Quelque minable Grec pourrait ainsi jaser :
Qu’infimes sont ces gens qui briguent la compagne
D’un guerrier ! ils n’ont su bander son arc lustreux,
Tandis qu’un mendiant, venu de la campagne,
L’a dominé sans peine, a traversé les creux.
— Ce langage public nous couvrirait de honte. »

La ferme Pénélope incontinent repart :
« Eurymaque, jamais la louange ne monte
Vers ceux qui, l’outrageant, pillent de part en part
La maison d’un héros. Pourquoi tant de bassesse ?
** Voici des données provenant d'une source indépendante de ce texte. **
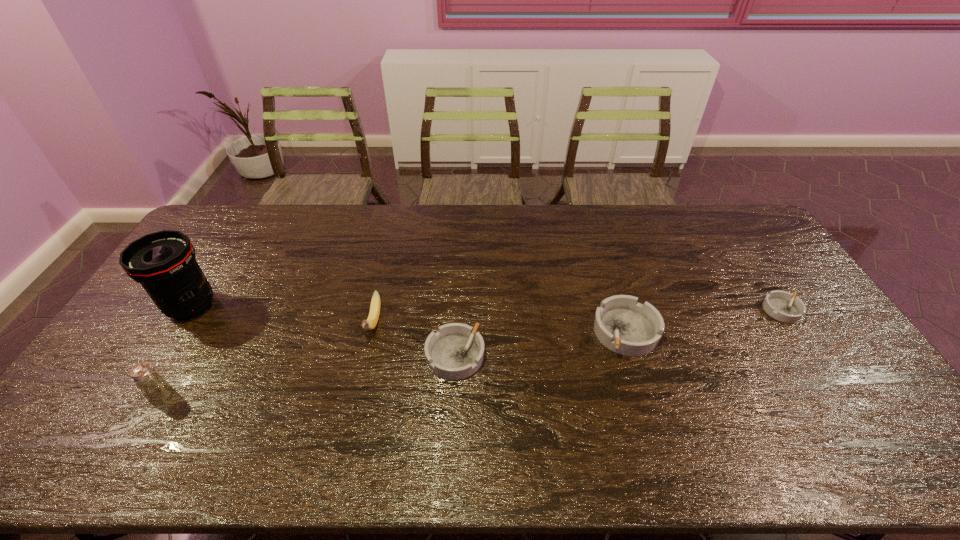
Where is `free space between the fourth object from right to left and the shortest ashtray`? free space between the fourth object from right to left and the shortest ashtray is located at coordinates (578, 316).

The height and width of the screenshot is (540, 960). Identify the location of object that is the third closest to the shortest ashtray. (371, 322).

Choose which object is the second nearest neighbor to the tallest object. Please provide its 2D coordinates. Your answer should be formatted as a tuple, i.e. [(x, y)], where the tuple contains the x and y coordinates of a point satisfying the conditions above.

[(371, 322)]

Find the location of `ashtray that can be found as the second closest to the third object from left to right`. ashtray that can be found as the second closest to the third object from left to right is located at coordinates (623, 325).

Select which ashtray appears as the second closest to the fourth object from right to left. Please provide its 2D coordinates. Your answer should be formatted as a tuple, i.e. [(x, y)], where the tuple contains the x and y coordinates of a point satisfying the conditions above.

[(623, 325)]

Find the location of `free point that satisfies the following two spatial constraints: 1. on the front side of the tallest object; 2. on the left side of the rightmost object`. free point that satisfies the following two spatial constraints: 1. on the front side of the tallest object; 2. on the left side of the rightmost object is located at coordinates (189, 310).

The height and width of the screenshot is (540, 960). Identify the location of blank space that satisfies the following two spatial constraints: 1. on the back side of the nearest object; 2. on the left side of the third object from right to left. (183, 356).

Locate an element on the screen. free region that satisfies the following two spatial constraints: 1. on the back side of the second ashtray from right to left; 2. on the left side of the second tallest object is located at coordinates (198, 332).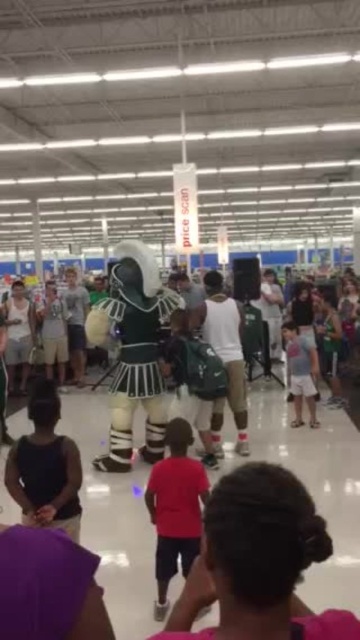
Question: Is red matte shirt at center in front of light blue denim shorts at center?

Choices:
 (A) yes
 (B) no

Answer: (A)

Question: Can you confirm if red matte shirt at center is positioned above light blue denim shorts at center?

Choices:
 (A) no
 (B) yes

Answer: (A)

Question: Among these objects, which one is farthest from the camera?

Choices:
 (A) light blue denim shorts at center
 (B) red matte shirt at center

Answer: (A)

Question: Can you confirm if red matte shirt at center is positioned above light blue denim shorts at center?

Choices:
 (A) yes
 (B) no

Answer: (B)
Quant à ce pérégrin, il est grand, bien tourné,
Et d’un père fameux se brave d’être né.
Donc prêtez-lui l’arc rude, et voyons son adresse.
Car, je vous le promets, et du coup je le tiens :
S’il tend l’arc, si Phœbus lui donne cette gloire,
Je lui baille un chiton, un manteau méritoire,
Un javelot, terreur des hommes et des chiens,
Plus un glaive à deux fils, d’élégantes chaussures,
Et je le fais conduire où bon lui semblera. »

Télémaque, en réponse à ces larges mesures :
« Ma mère, seul des Grecs, et comme il me plaira,
J’ai le droit d’accorder ou d’ôter l’arc rigide.